- **GIVEN ENTRIES**:
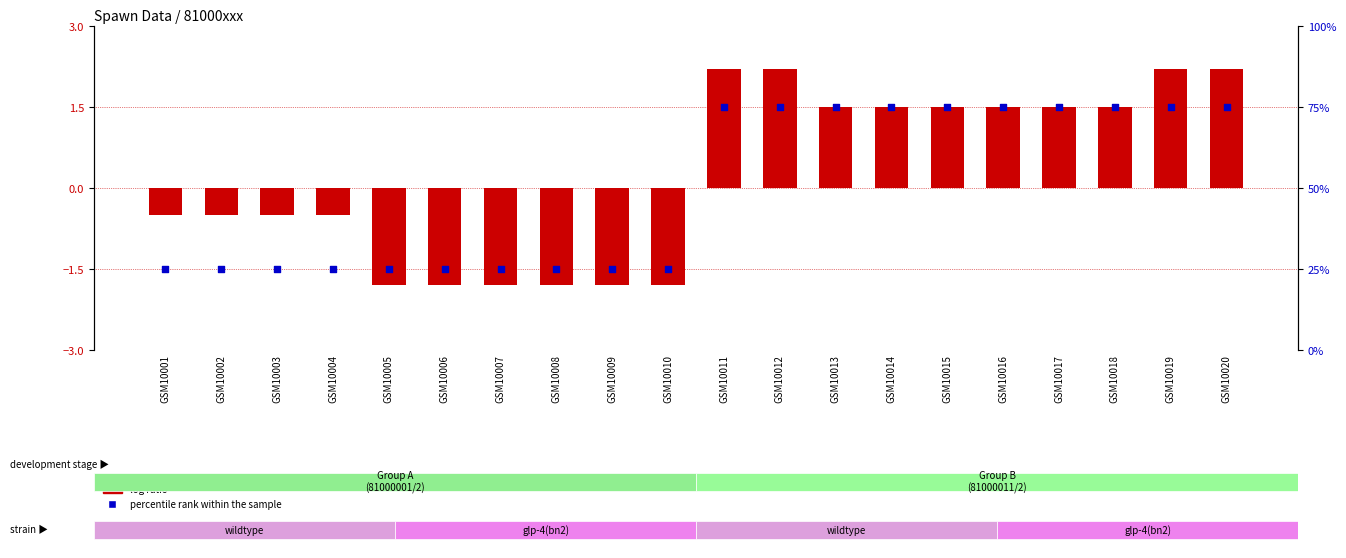

At which category is the sum across all series the highest?

GSM10011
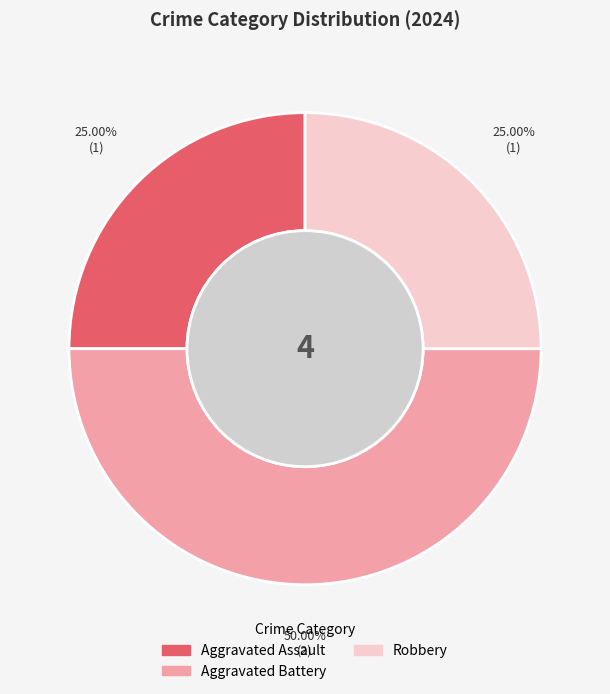

How many slices are in this pie chart?

3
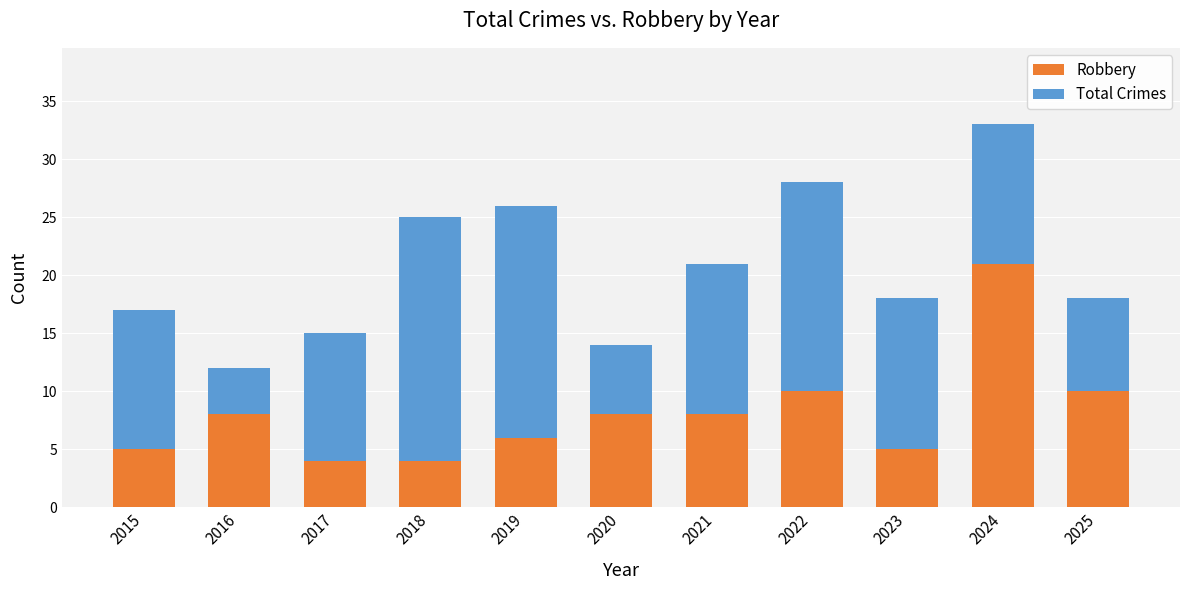

What is the value of the Robbery bar at the 7th from the left?

8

- **EXERCISE DETAILS**:
State how many lines in the items above contain the string "series", treating uppercase and lowercase as different. Give only the number.

- **RESULT FOR THIS EXERCISE**:
1